ギャルって言葉が似合うねと出会った日に嫌味をこめていってやったのを覚えている。その前にアヤアヤがあたしのことをヤンキーぽいといったのだ。
「タッキー先輩の代わりってメイちゃんなんだぁ」
「バク宙のみね。あいつ運動できるから推薦したの」
「ねー緊張してきた」
「見なよ芽衣葉を。あいつほどじゃないから」
「どこ? 見えない」
背伸びをして芽衣葉を探す彼女を私はくらくらする視界の焦点とする。
不意に目が合ってうっかりごめんと呟いた。ばかだ、謝る理由がどこにある。
うろたえた私に向かって、アヤアヤが「いまアタシに熱視線送ってた?」と、からかう調子で聞いてくる。そーだよ、なんてまさかいえるはずもなく、出番だけが近付いてきて、緊張は興奮に姿を変える。
セットした頭を掻くこともできず、溜め息を一つこぼした。
部員がひしめく舞台裏、緊張をほぐすためだと囁き(吊り橋効果だと心の中で呟いて)アヤアヤの体を私と壁の隙間に一瞬だけ押し込めた。
四、後夜祭
ステージ上で膨大な数の生徒を見下ろさなければならない羽目になった数か月前、伊集あゆなは毎日「明日こそ生徒会長を辞める」と呟いていた。
「ノリだったんだもん。あんなに候補いたのに、まさか当選するなんて思わなかった」
全校集会当日のエスケープを繰り返し、生徒から顰蹙を買うと同時に「サボリ魔会長」の異名をつけられ、そうこうしている内にそのポジションが気に入ってしまたらしいトップはいま、喜々として生徒たちを見下ろしている。
前田紗希がやれやれと満足の息をついた。
「あゆなも変わったもんだね。あの子がまともに会長をやってくれる日がくるとは思わなかったよ」
同感、と私は返事をする。「でも、わたしからしてみれば前田も相当横着者だけどね。長副揃って不作だよ今年は」
前田は一笑し、記録係である私に向き直る。
「弘島、きみに言われたくないね。高校の生徒会の書記ほど重要性のない仕事もそうそうないと思うよ」
「だからわたし立候補したの」
「結局うちら駄目生徒会か」
「文化祭さえ成功すればオッケー。ねーカレン」
後方を仰ぐ。ノートと睨み合っていた井苅華蓮が顔を上げた。几帳面にピンで纏められた髪は表情と異なり、決して乱れない。
「琴音、前田さん。暇なら手伝って」
放たれたメゾソプラノも同様。
「いま会話中」
「暇でしょ」
私が茶化しを返すより先に、前田が口を開く。「つか井苅さんなにやってんの?」
「仕事よ。会計はあなたたちと違って大変なの」
あなたたち、といいながらも井苅の視線は前田のみに注がれている。直前の問いが前田から放たれたのだから当然だ。しかし私はこの一瞬が気に入らない。
「ねー井苅、仕事なんていいじゃん。後夜祭だよ?」
二人の間に割って入ると、前田からは舌打ち、井苅からは大袈裟な溜め息が投げつけられた。井苅の溜め息や眉間の皺は、本気の嫌悪でないことを知っている。前田の舌打ちも、半分くらいは、無論。
「今日中に金券だけでも整理しておきたいのよ」
井苅は再び手元に集中し始めた。
マメだね、の一言は前田と重なった。私たちは顔を見合わせる。仲がいいわけではない。同属であるというだけだ。
会場が一際盛り上がった。
「フォークダンスだ」
「別名告白タイム」
「っつか会長の姿が見えないけど」
「揉まれてるんでしょ」
「二人も行ってきたら?」
ノートに目を向けたまま井苅が零す。私たちの返答がないことを訝しんで顔を上げ、「此処には私が残ってるから」と加えた。

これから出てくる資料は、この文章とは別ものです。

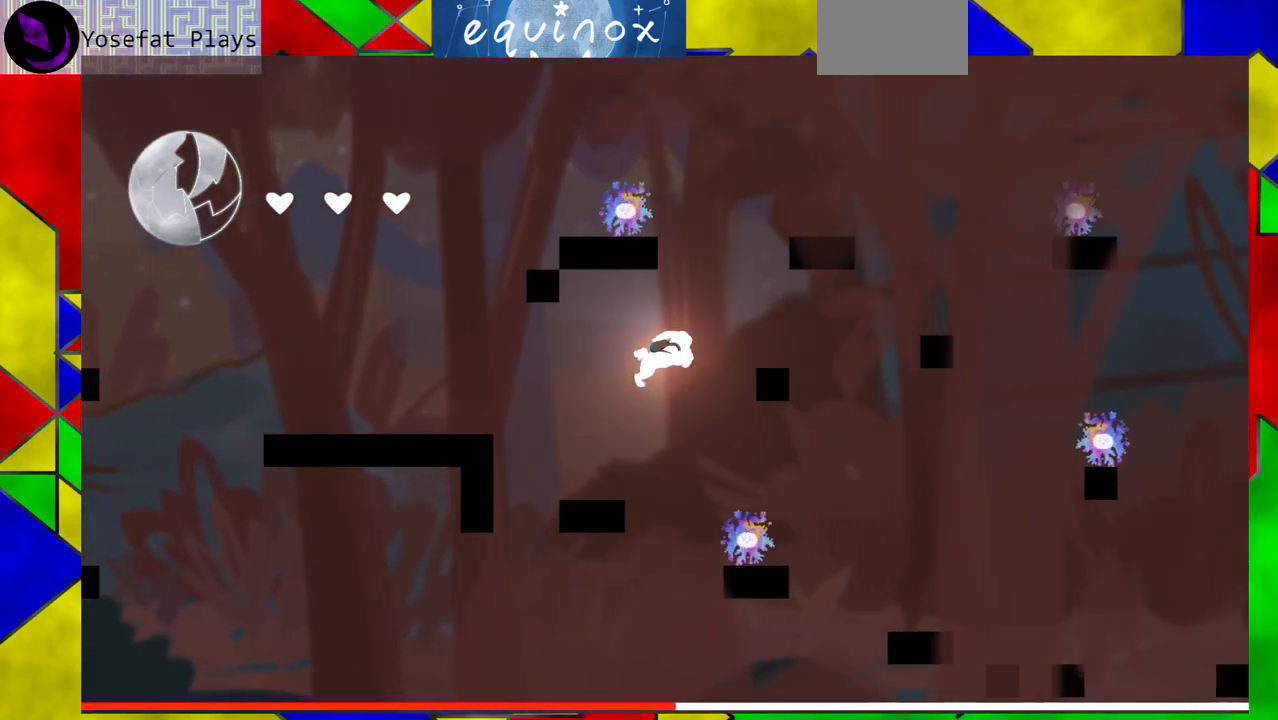
{"buttons": ["B", "DPAD_RIGHT"], "events": [[33, "B", "up"], [117, "B", "down"], [200, "DPAD_RIGHT", "up"], [383, "DPAD_RIGHT", "down"]]}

どうせ手伝う気ないんでしょ、の言葉に私と前田は同時に唸る。
「分かってないね」
「手伝う気はさらさらないけどさあ」
前田は足を組み、私は髪を耳に掛ける。
「わたしらはさ、」
「きみがいなければ行事を楽しむ気が起きないんだ」
なによそれと呆れた顔をする井苅の前で「あとはこの人の抜け駆け防止」と互いを指した。
五、文化祭
文化祭は割と楽しかったと思う。
帰宅部の私でもクラスの催しには幾らか顔を出したから、提供側として不参加という状態にはならなかったし、具合い良く時間をずらして組まれている我が校三大アイドル部のステージや公演をプログラム毎に追って騒いでいれば退屈しなかった。
文化祭は確かに楽しかったと思う。
それが生徒会長の計らいのお陰だとは認めたくないだけだ。
踊り場のポスターをはがしながら私は階段の三段目に腰をかけて先程から無意味な話を紡いでいる伊集あゆなを見る。文化祭片付け日として設定された休日、校内に人の気配はするものの準備日ほどの盛り上がりは見られない。自分の仕事はないのと尋ねると彼女はベビーフェイスにいっぱいの笑顔を浮かべた。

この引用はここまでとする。